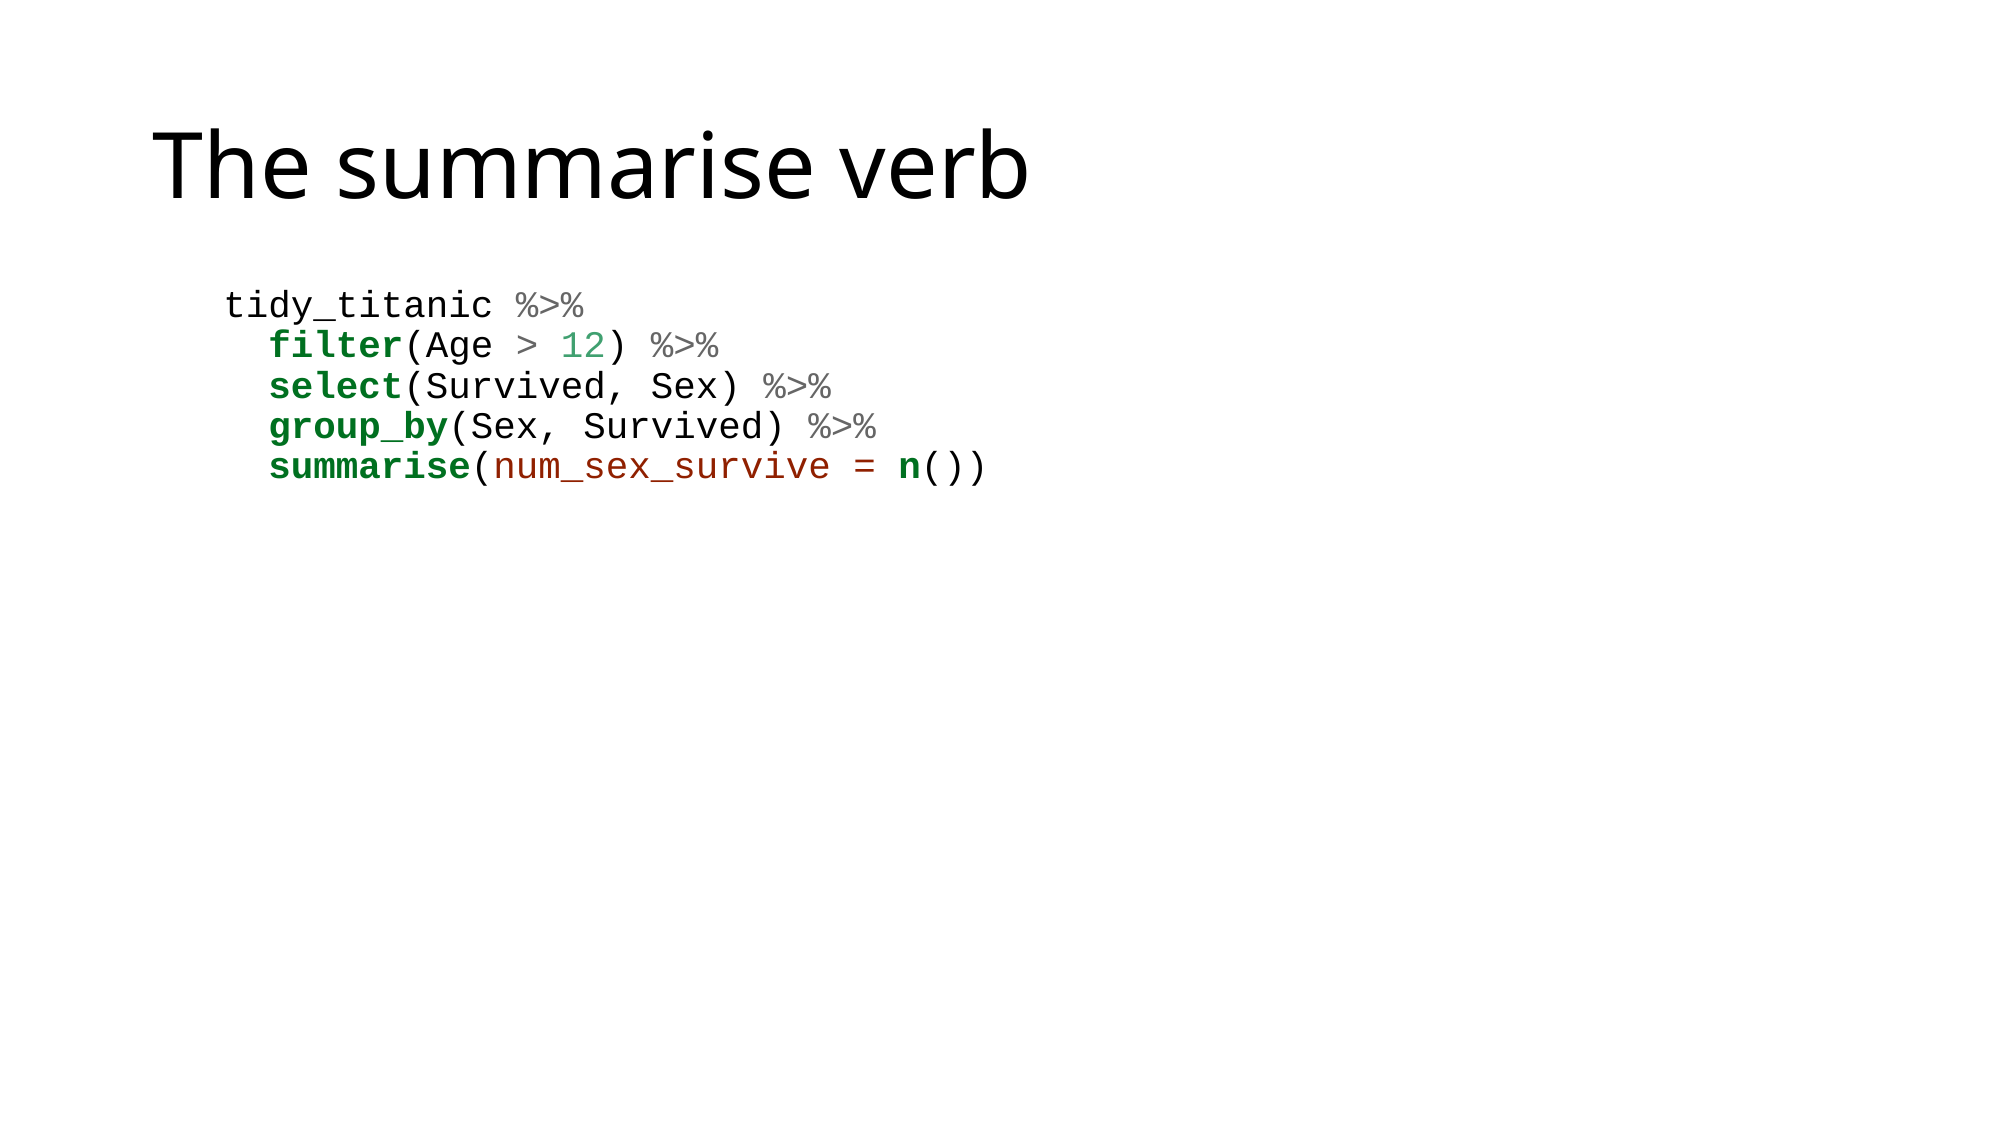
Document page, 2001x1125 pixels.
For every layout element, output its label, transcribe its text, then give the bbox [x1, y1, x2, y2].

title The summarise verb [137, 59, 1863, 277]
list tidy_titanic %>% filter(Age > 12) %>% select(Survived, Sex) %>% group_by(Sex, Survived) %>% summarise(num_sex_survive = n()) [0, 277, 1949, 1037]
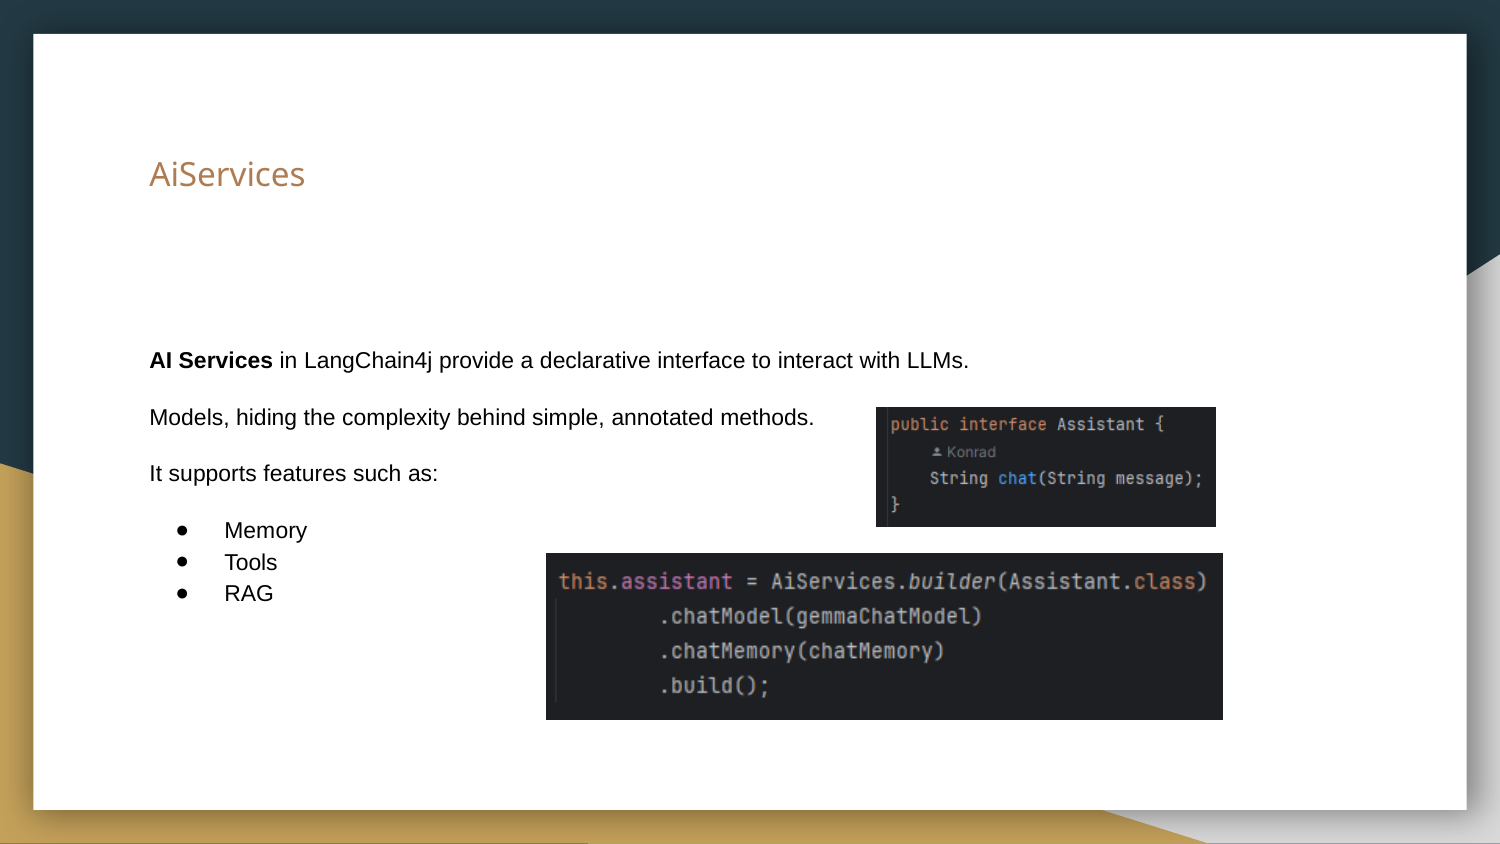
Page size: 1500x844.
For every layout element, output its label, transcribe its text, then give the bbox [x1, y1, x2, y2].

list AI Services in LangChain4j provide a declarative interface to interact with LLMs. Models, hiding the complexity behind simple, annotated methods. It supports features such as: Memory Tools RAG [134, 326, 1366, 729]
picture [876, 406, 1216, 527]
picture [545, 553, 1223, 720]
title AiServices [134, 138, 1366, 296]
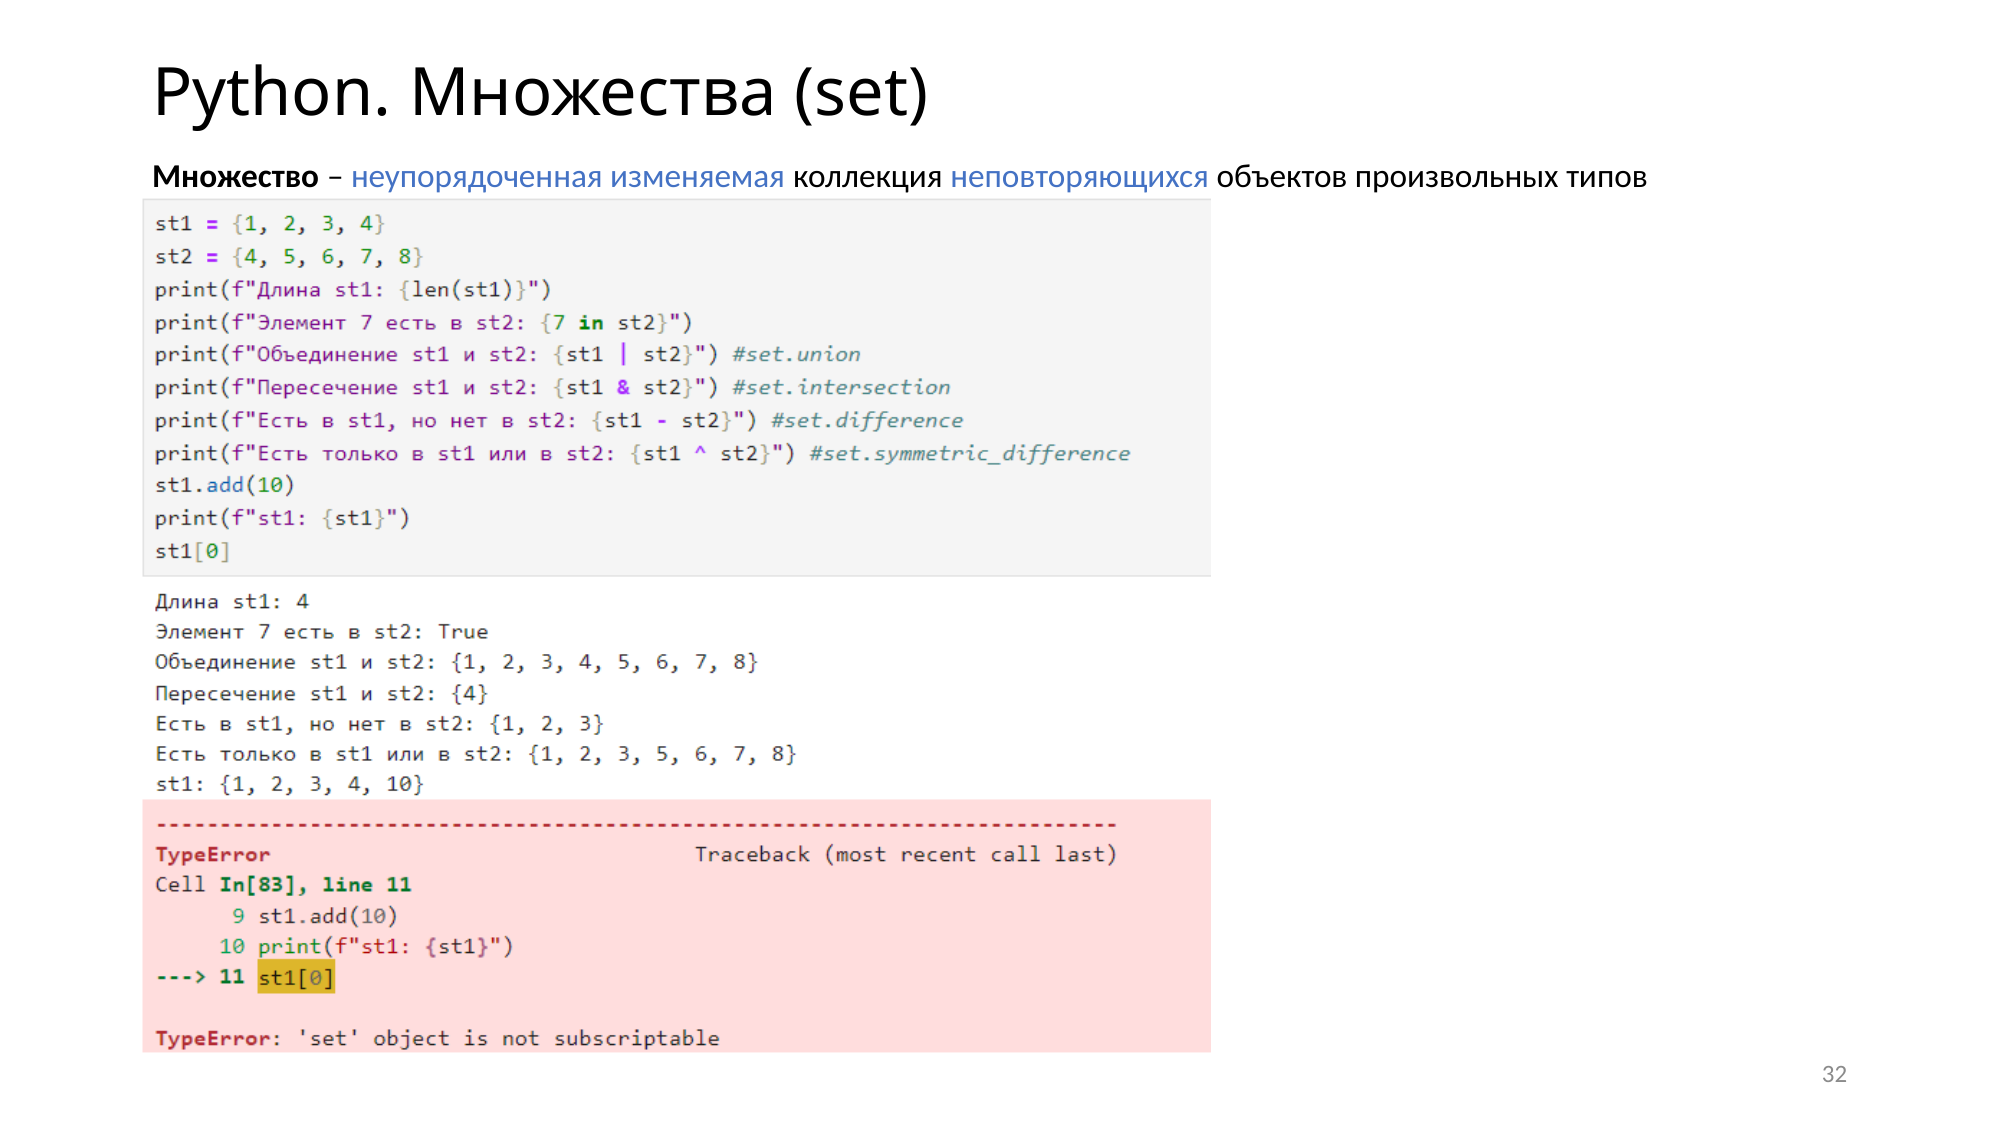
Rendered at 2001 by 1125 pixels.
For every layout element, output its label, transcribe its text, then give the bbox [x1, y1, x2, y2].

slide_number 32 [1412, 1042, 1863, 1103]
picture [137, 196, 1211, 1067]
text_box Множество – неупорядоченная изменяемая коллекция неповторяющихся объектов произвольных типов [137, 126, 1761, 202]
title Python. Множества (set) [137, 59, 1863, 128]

**Required work**
If a line of the listing contains the word "pixels", count it, then state only the total.

**Your solution**
2